Repeat the records below exactly as they appear, leaving out any pictures.

*** Block opens ***

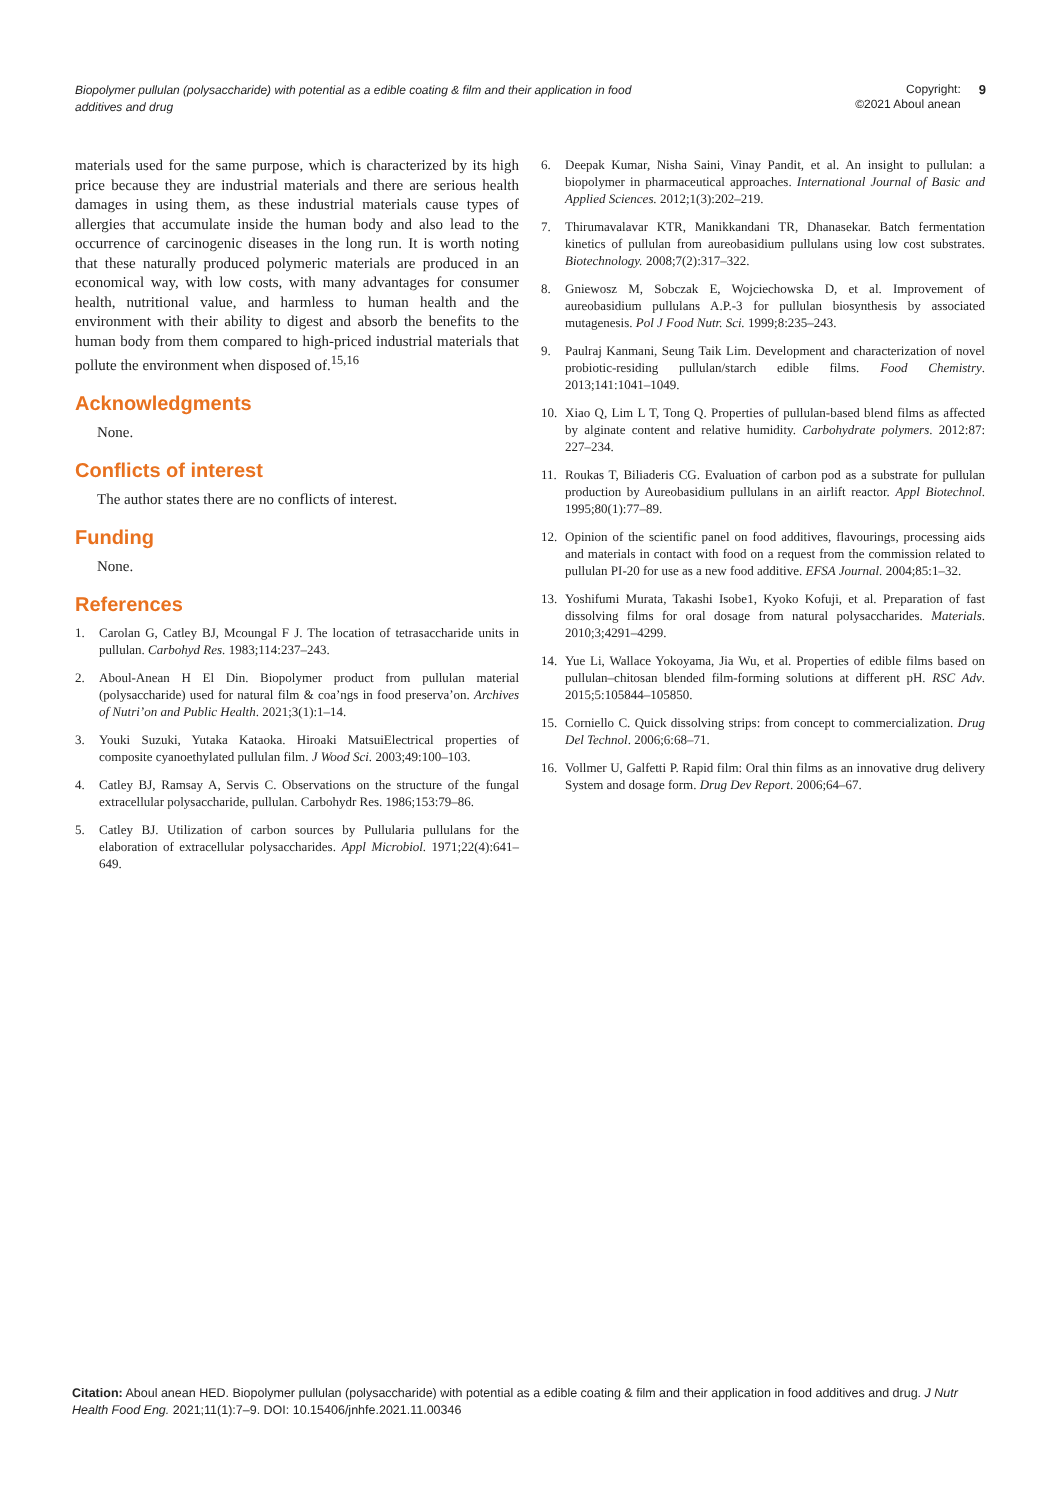Biopolymer pullulan (polysaccharide) with potential as a edible coating & film and their application in food additives and drug
Copyright:
©2021 Aboul anean
9
materials used for the same purpose, which is characterized by its high price because they are industrial materials and there are serious health damages in using them, as these industrial materials cause types of allergies that accumulate inside the human body and also lead to the occurrence of carcinogenic diseases in the long run. It is worth noting that these naturally produced polymeric materials are produced in an economical way, with low costs, with many advantages for consumer health, nutritional value, and harmless to human health and the environment with their ability to digest and absorb the benefits to the human body from them compared to high-priced industrial materials that pollute the environment when disposed of.<sup>15,16</sup>
Acknowledgments
None.
Conflicts of interest
The author states there are no conflicts of interest.
Funding
None.
References
1. Carolan G, Catley BJ, Mcoungal F J. The location of tetrasaccharide units in pullulan. Carbohyd Res. 1983;114:237–243.
2. Aboul-Anean H El Din. Biopolymer product from pullulan material (polysaccharide) used for natural film & coa’ngs in food preserva’on. Archives of Nutri’on and Public Health. 2021;3(1):1–14.
3. Youki Suzuki, Yutaka Kataoka. Hiroaki MatsuiElectrical properties of composite cyanoethylated pullulan film. J Wood Sci. 2003;49:100–103.
4. Catley BJ, Ramsay A, Servis C. Observations on the structure of the fungal extracellular polysaccharide, pullulan. Carbohydr Res. 1986;153:79–86.
5. Catley BJ. Utilization of carbon sources by Pullularia pullulans for the elaboration of extracellular polysaccharides. Appl Microbiol. 1971;22(4):641–649.
6. Deepak Kumar, Nisha Saini, Vinay Pandit, et al. An insight to pullulan: a biopolymer in pharmaceutical approaches. International Journal of Basic and Applied Sciences. 2012;1(3):202–219.
7. Thirumavalavar KTR, Manikkandani TR, Dhanasekar. Batch fermentation kinetics of pullulan from aureobasidium pullulans using low cost substrates. Biotechnology. 2008;7(2):317–322.
8. Gniewosz M, Sobczak E, Wojciechowska D, et al. Improvement of aureobasidium pullulans A.P.-3 for pullulan biosynthesis by associated mutagenesis. Pol J Food Nutr. Sci. 1999;8:235–243.
9. Paulraj Kanmani, Seung Taik Lim. Development and characterization of novel probiotic-residing pullulan/starch edible films. Food Chemistry. 2013;141:1041–1049.
10. Xiao Q, Lim L T, Tong Q. Properties of pullulan-based blend films as affected by alginate content and relative humidity. Carbohydrate polymers. 2012:87: 227–234.
11. Roukas T, Biliaderis CG. Evaluation of carbon pod as a substrate for pullulan production by Aureobasidium pullulans in an airlift reactor. Appl Biotechnol. 1995;80(1):77–89.
12. Opinion of the scientific panel on food additives, flavourings, processing aids and materials in contact with food on a request from the commission related to pullulan PI-20 for use as a new food additive. EFSA Journal. 2004;85:1–32.
13. Yoshifumi Murata, Takashi Isobe1, Kyoko Kofuji, et al. Preparation of fast dissolving films for oral dosage from natural polysaccharides. Materials. 2010;3;4291–4299.
14. Yue Li, Wallace Yokoyama, Jia Wu, et al. Properties of edible films based on pullulan–chitosan blended film-forming solutions at different pH. RSC Adv. 2015;5:105844–105850.
15. Corniello C. Quick dissolving strips: from concept to commercialization. Drug Del Technol. 2006;6:68–71.
16. Vollmer U, Galfetti P. Rapid film: Oral thin films as an innovative drug delivery System and dosage form. Drug Dev Report. 2006;64–67.
Citation: Aboul anean HED. Biopolymer pullulan (polysaccharide) with potential as a edible coating & film and their application in food additives and drug. J Nutr Health Food Eng. 2021;11(1):7‒9. DOI: 10.15406/jnhfe.2021.11.00346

*** Block closes ***

EXERCISE RESULT:
Biopolymer pullulan (polysaccharide) with potential as a edible coating & film and their application in food additives and drug
Copyright:
©2021 Aboul anean
9
materials used for the same purpose, which is characterized by its high price because they are industrial materials and there are serious health damages in using them, as these industrial materials cause types of allergies that accumulate inside the human body and also lead to the occurrence of carcinogenic diseases in the long run. It is worth noting that these naturally produced polymeric materials are produced in an economical way, with low costs, with many advantages for consumer health, nutritional value, and harmless to human health and the environment with their ability to digest and absorb the benefits to the human body from them compared to high-priced industrial materials that pollute the environment when disposed of.<sup>15,16</sup>
Acknowledgments
None.
Conflicts of interest
The author states there are no conflicts of interest.
Funding
None.
References
1. Carolan G, Catley BJ, Mcoungal F J. The location of tetrasaccharide units in pullulan. Carbohyd Res. 1983;114:237–243.
2. Aboul-Anean H El Din. Biopolymer product from pullulan material (polysaccharide) used for natural film & coa’ngs in food preserva’on. Archives of Nutri’on and Public Health. 2021;3(1):1–14.
3. Youki Suzuki, Yutaka Kataoka. Hiroaki MatsuiElectrical properties of composite cyanoethylated pullulan film. J Wood Sci. 2003;49:100–103.
4. Catley BJ, Ramsay A, Servis C. Observations on the structure of the fungal extracellular polysaccharide, pullulan. Carbohydr Res. 1986;153:79–86.
5. Catley BJ. Utilization of carbon sources by Pullularia pullulans for the elaboration of extracellular polysaccharides. Appl Microbiol. 1971;22(4):641–649.
6. Deepak Kumar, Nisha Saini, Vinay Pandit, et al. An insight to pullulan: a biopolymer in pharmaceutical approaches. International Journal of Basic and Applied Sciences. 2012;1(3):202–219.
7. Thirumavalavar KTR, Manikkandani TR, Dhanasekar. Batch fermentation kinetics of pullulan from aureobasidium pullulans using low cost substrates. Biotechnology. 2008;7(2):317–322.
8. Gniewosz M, Sobczak E, Wojciechowska D, et al. Improvement of aureobasidium pullulans A.P.-3 for pullulan biosynthesis by associated mutagenesis. Pol J Food Nutr. Sci. 1999;8:235–243.
9. Paulraj Kanmani, Seung Taik Lim. Development and characterization of novel probiotic-residing pullulan/starch edible films. Food Chemistry. 2013;141:1041–1049.
10. Xiao Q, Lim L T, Tong Q. Properties of pullulan-based blend films as affected by alginate content and relative humidity. Carbohydrate polymers. 2012:87: 227–234.
11. Roukas T, Biliaderis CG. Evaluation of carbon pod as a substrate for pullulan production by Aureobasidium pullulans in an airlift reactor. Appl Biotechnol. 1995;80(1):77–89.
12. Opinion of the scientific panel on food additives, flavourings, processing aids and materials in contact with food on a request from the commission related to pullulan PI-20 for use as a new food additive. EFSA Journal. 2004;85:1–32.
13. Yoshifumi Murata, Takashi Isobe1, Kyoko Kofuji, et al. Preparation of fast dissolving films for oral dosage from natural polysaccharides. Materials. 2010;3;4291–4299.
14. Yue Li, Wallace Yokoyama, Jia Wu, et al. Properties of edible films based on pullulan–chitosan blended film-forming solutions at different pH. RSC Adv. 2015;5:105844–105850.
15. Corniello C. Quick dissolving strips: from concept to commercialization. Drug Del Technol. 2006;6:68–71.
16. Vollmer U, Galfetti P. Rapid film: Oral thin films as an innovative drug delivery System and dosage form. Drug Dev Report. 2006;64–67.
Citation: Aboul anean HED. Biopolymer pullulan (polysaccharide) with potential as a edible coating & film and their application in food additives and drug. J Nutr Health Food Eng. 2021;11(1):7‒9. DOI: 10.15406/jnhfe.2021.11.00346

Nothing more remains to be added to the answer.